Continuing an almost two-year long trend, the U.S. Court of Appeals for the Federal Circuit found that the district court crossed a fine line between "reading a claim in light of the specification, and reading a limitation into the claim from the specification." Liquid Dynamics v. Vaughn Co., Case Nos. 03-1146, -1147, -1208 (Fed Cir. Jan. 23, 2004).

The patent-in-suit describes a tank that stores liquid and semisolid waste products and mixes the waste products for subsequent processing. As recited in the asserted claims, the tank mixes the waste products by generating a "substantial helical flow path." The parties disputed the scope of the phrase "substantial helical flow" and "substantially helical flow path." The defendant advocated that each term required a geometrically helical pattern.
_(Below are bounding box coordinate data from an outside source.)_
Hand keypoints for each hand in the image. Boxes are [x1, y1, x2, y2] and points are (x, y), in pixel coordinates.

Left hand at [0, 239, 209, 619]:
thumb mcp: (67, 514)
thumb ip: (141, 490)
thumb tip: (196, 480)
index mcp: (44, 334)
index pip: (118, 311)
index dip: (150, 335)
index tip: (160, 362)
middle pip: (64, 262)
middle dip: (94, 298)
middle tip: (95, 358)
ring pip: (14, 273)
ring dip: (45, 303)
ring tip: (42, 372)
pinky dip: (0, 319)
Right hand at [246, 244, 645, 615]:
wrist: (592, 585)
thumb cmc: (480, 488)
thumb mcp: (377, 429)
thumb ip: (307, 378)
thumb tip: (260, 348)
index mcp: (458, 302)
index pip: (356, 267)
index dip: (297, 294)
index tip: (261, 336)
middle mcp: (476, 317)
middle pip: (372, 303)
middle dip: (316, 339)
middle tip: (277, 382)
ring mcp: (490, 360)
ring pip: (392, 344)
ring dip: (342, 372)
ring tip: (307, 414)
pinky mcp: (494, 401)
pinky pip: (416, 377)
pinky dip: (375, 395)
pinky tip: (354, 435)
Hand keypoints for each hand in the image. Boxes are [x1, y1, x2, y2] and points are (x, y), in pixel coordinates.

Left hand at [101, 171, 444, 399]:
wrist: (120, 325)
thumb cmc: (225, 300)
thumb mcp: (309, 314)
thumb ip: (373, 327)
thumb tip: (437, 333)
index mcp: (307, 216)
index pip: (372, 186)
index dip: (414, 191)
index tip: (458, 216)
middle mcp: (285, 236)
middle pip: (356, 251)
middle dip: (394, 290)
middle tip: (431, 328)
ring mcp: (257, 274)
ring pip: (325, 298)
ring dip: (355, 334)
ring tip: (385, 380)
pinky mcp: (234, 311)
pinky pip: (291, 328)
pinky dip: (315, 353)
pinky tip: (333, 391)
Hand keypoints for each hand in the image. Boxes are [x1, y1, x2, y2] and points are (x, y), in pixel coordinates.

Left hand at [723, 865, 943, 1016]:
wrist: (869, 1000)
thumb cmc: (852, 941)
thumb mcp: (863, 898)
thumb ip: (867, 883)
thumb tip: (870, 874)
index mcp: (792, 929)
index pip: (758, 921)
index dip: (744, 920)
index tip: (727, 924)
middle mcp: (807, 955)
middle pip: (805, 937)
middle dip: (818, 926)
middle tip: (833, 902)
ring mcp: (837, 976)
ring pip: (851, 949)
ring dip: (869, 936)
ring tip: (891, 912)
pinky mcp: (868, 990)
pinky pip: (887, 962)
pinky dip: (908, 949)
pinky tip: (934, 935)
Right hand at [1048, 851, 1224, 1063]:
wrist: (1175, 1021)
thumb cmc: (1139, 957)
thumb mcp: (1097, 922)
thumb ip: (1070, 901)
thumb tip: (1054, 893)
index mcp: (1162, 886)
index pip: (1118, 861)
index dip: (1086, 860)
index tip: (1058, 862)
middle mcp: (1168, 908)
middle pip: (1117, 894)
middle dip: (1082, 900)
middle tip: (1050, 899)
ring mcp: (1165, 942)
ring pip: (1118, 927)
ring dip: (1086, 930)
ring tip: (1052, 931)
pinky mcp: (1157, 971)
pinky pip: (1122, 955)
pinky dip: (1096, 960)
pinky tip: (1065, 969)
The district court observed that the phrase "substantial helical flow path" was ambiguous and, therefore, looked to the specification and the prosecution history to construe its scope. The figures included in the specification only illustrated a perfect helical flow path. In addition, during prosecution, the applicant differentiated the claimed invention from prior art that had a generalized helical flow path. Based on these representations, the district court construed the recited term to "require a perfect helical flow path." Liquid Dynamics appealed.

The Federal Circuit reversed, outlining the steps required for proper claim construction and noting that "[a]s the starting point, [the Court should] give claim terms their ordinary and accustomed meaning as understood by one of ordinary skill in the art." The Court further emphasized that unless the specification acts as a dictionary and expressly defines the claim term or the patentee unequivocally disavows a certain meaning during prosecution, the plain and ordinary meaning of the claim term prevails.

The Federal Circuit found that the disputed claim term "was not ambiguous and its plain meaning was not contradicted by the written description." "Because the plain language of the claim was clear and uncontradicted by anything in the written description or the figures, the district court should not have relied upon the written description, the figures, or the prosecution history to add limitations to the claim." Accordingly, the Federal Circuit focused on the ordinary meaning of the term "substantial" and held that the proper construction for disputed phrase permitted the flow path to have a general rather than a perfect spiral pattern.